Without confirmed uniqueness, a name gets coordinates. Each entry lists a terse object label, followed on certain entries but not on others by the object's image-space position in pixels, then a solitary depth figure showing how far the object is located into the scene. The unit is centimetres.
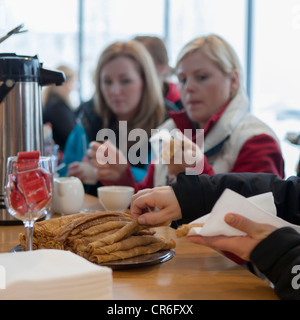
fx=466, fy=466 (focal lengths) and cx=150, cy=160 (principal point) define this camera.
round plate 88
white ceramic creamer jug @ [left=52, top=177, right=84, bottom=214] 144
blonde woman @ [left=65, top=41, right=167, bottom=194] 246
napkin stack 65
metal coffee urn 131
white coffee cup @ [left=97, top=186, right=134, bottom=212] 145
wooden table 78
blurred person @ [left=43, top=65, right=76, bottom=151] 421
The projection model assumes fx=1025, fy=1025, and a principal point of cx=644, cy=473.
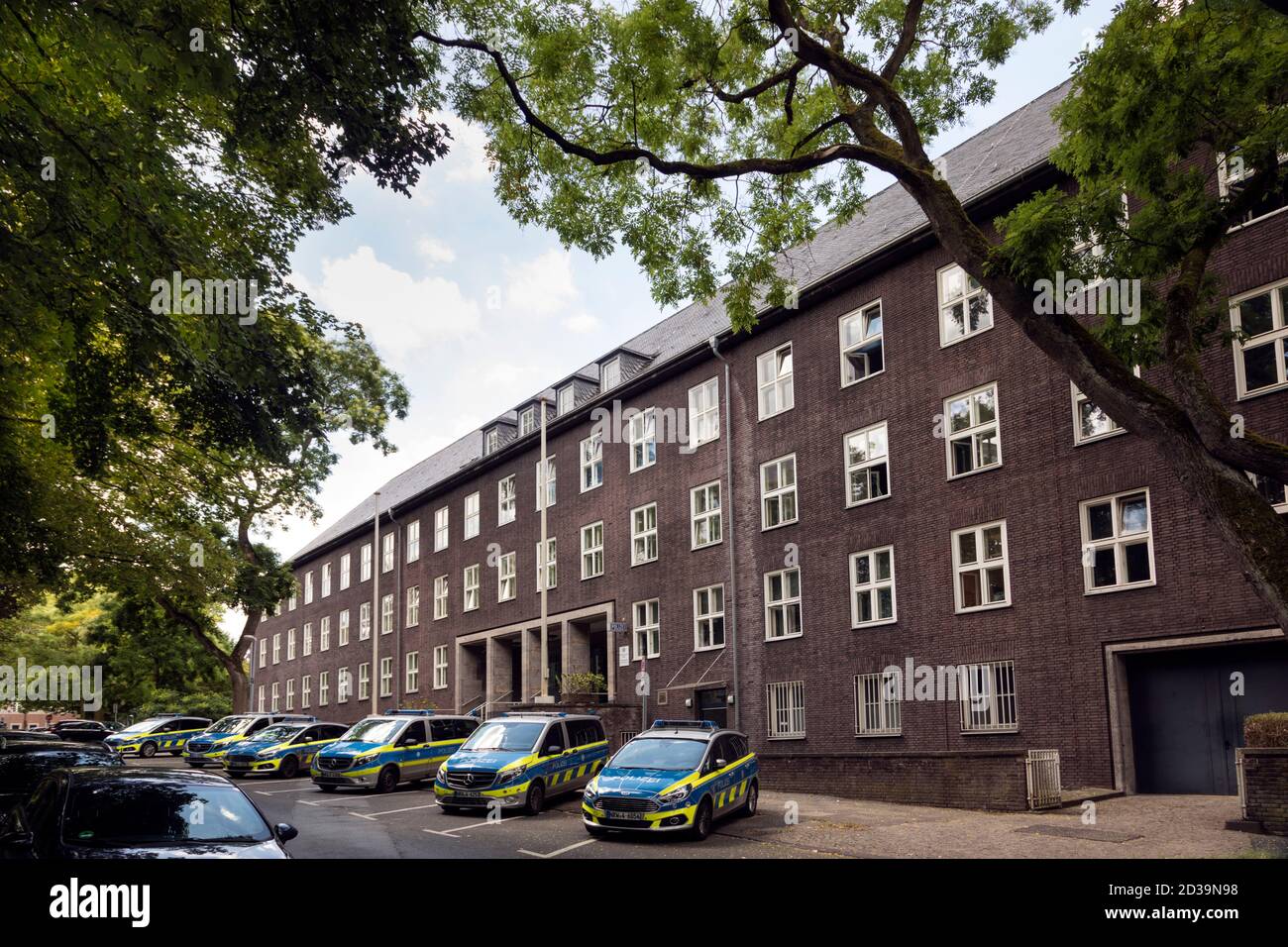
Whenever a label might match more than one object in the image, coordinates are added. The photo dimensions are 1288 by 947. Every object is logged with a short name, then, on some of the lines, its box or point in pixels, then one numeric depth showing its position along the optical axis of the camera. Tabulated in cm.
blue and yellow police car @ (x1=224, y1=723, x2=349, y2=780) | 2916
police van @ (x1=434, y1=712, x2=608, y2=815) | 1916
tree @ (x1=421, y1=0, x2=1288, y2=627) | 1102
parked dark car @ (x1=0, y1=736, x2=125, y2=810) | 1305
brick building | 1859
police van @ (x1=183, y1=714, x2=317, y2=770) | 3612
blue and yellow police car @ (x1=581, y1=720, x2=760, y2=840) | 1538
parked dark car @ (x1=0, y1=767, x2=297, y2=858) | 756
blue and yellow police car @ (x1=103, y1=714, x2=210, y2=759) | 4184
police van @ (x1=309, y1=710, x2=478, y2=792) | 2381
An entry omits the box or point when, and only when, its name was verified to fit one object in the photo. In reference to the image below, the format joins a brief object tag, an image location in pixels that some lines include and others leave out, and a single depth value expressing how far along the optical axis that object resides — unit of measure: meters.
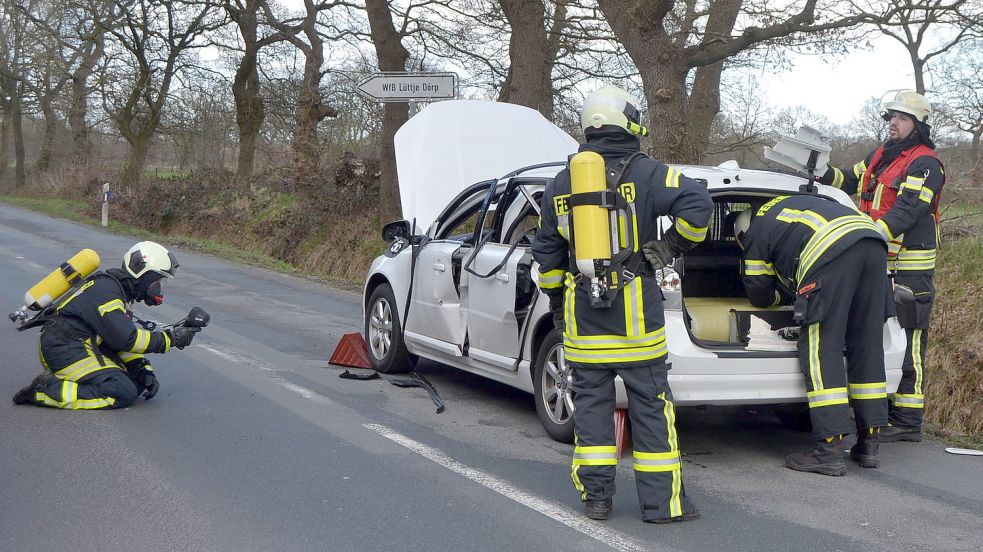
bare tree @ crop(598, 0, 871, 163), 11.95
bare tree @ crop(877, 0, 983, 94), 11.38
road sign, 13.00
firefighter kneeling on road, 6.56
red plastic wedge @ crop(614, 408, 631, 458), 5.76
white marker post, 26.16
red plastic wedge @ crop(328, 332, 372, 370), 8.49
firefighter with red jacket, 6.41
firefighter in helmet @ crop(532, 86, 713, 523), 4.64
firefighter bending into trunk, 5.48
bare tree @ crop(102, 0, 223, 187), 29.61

• WHAT YOU ARE ASKED TO DO: Copy every line of the entries above in which "plastic" occurs.

• RESULT FOR THIS EXERCISE:
red plastic wedge @ crop(614, 408, 631, 458), 5.76
red plastic wedge @ crop(328, 332, 372, 370), 8.49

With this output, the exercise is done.